*** Opening EXTRACTED INFORMATION ***

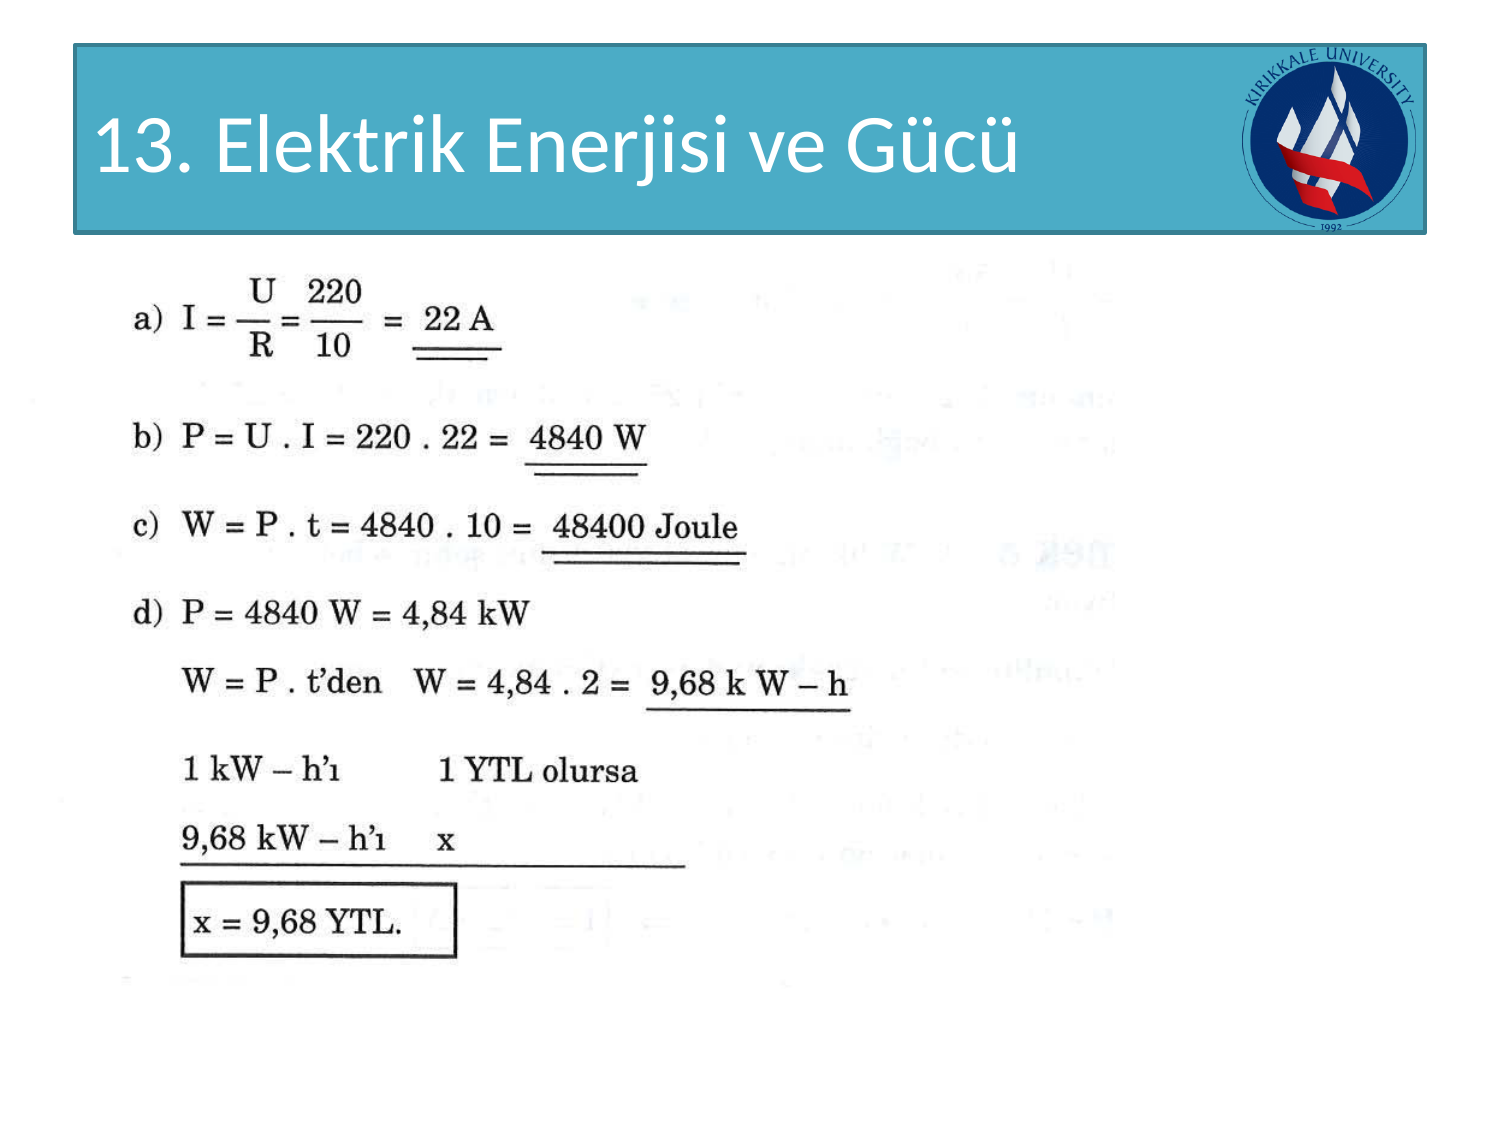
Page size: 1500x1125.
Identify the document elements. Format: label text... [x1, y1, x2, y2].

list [23, 245, 1115, 989]
picture [1241, 46, 1416, 232]
title 13. Elektrik Enerjisi ve Gücü [73, 43, 1427, 235]
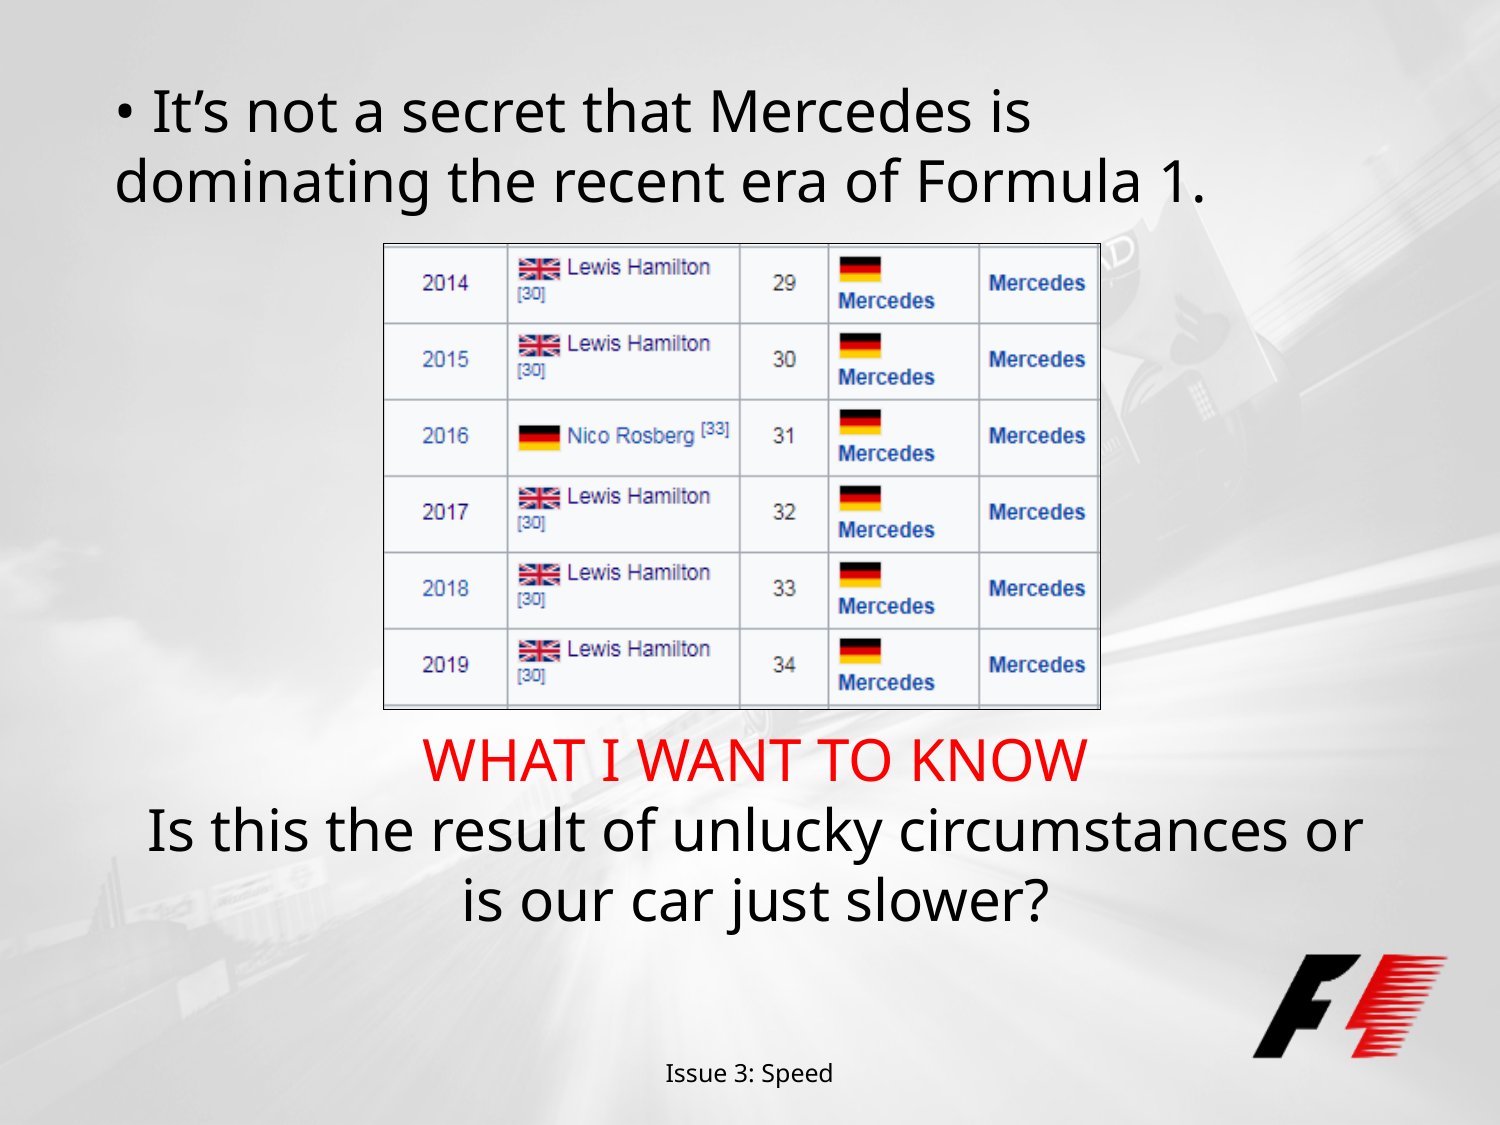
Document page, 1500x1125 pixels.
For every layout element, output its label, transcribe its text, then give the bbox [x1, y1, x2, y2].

text_box WHAT I WANT TO KNOW Is this the result of unlucky circumstances or is our car just slower? [112, 716, 1400, 941]
text_box • It’s not a secret that Mercedes is dominating the recent era of Formula 1. [100, 66, 1365, 221]
footer Issue 3: Speed [496, 1042, 1004, 1103]
picture [0, 0, 1500, 1125]
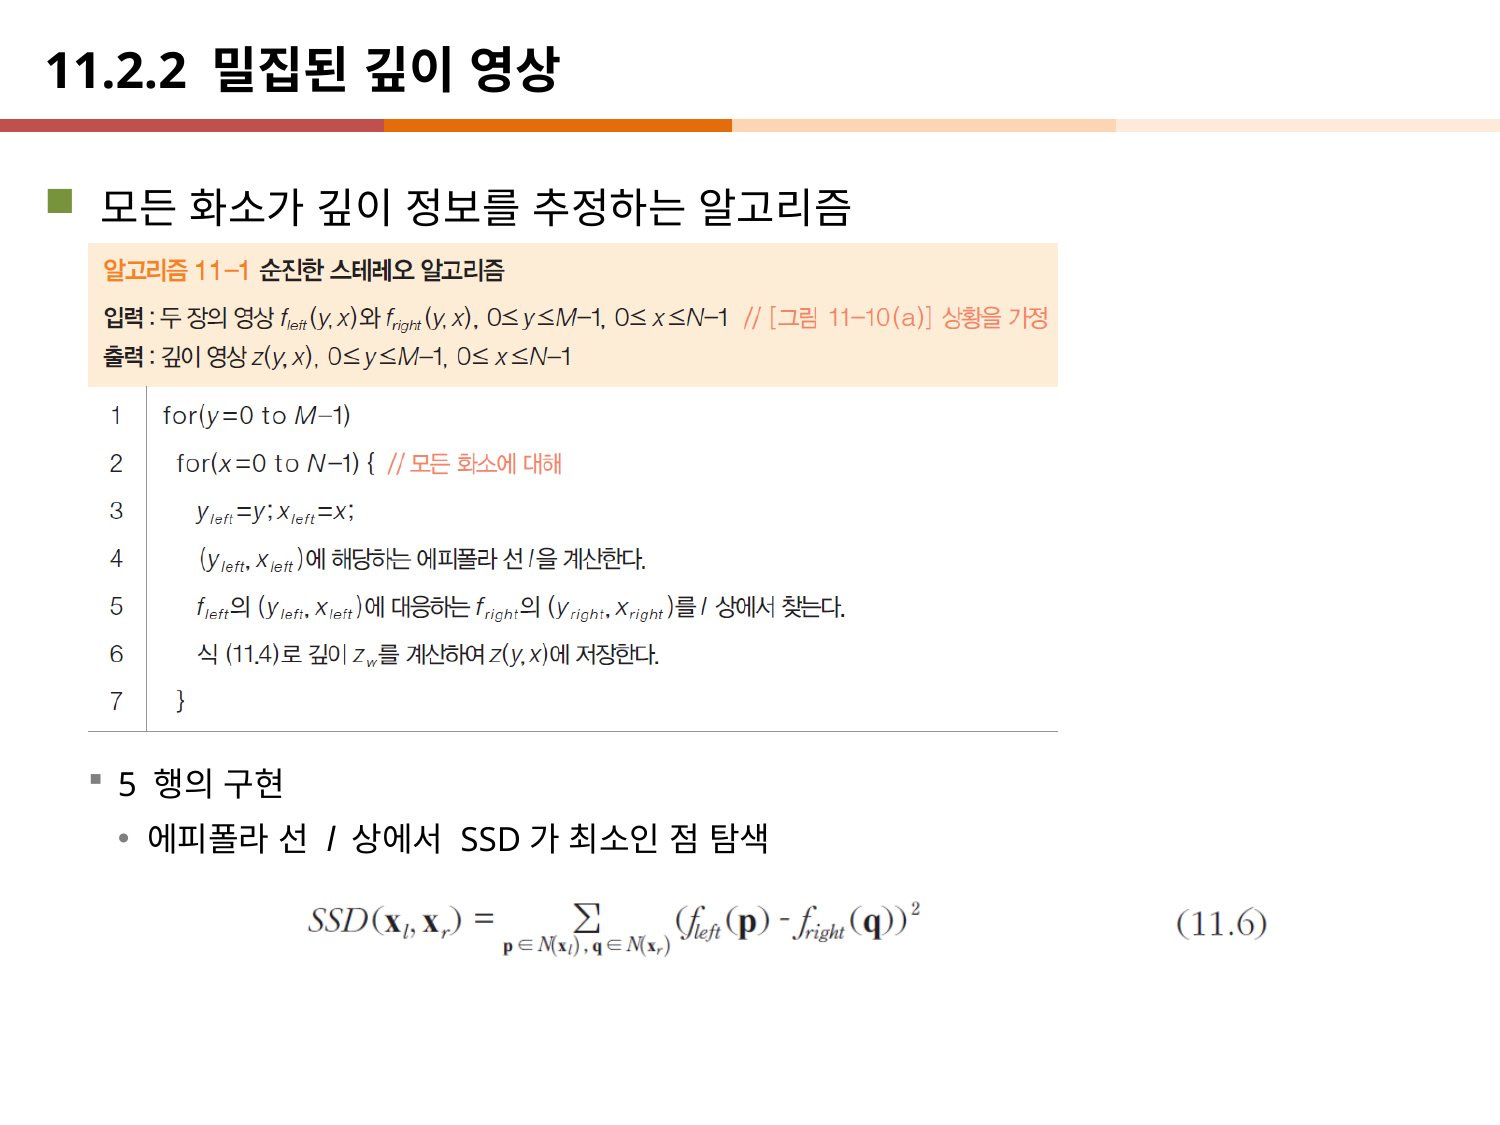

*** Closing EXTRACTED INFORMATION ***

▶ **EXERCISE INSTRUCTIONS**: From the first line of the records down through the line containing "Document page, 1500x1125 pixels.", transcribe exactly those lines and no others, both ends kept, pictures dropped.

▶ **FINISHED EXERCISE**:
Page size: 1500x1125.
Identify the document elements. Format: label text... [x1, y1, x2, y2].

list [23, 245, 1115, 989]
picture [1241, 46, 1416, 232]
title 13. Elektrik Enerjisi ve Gücü [73, 43, 1427, 235]
Document page, 1500x1125 pixels.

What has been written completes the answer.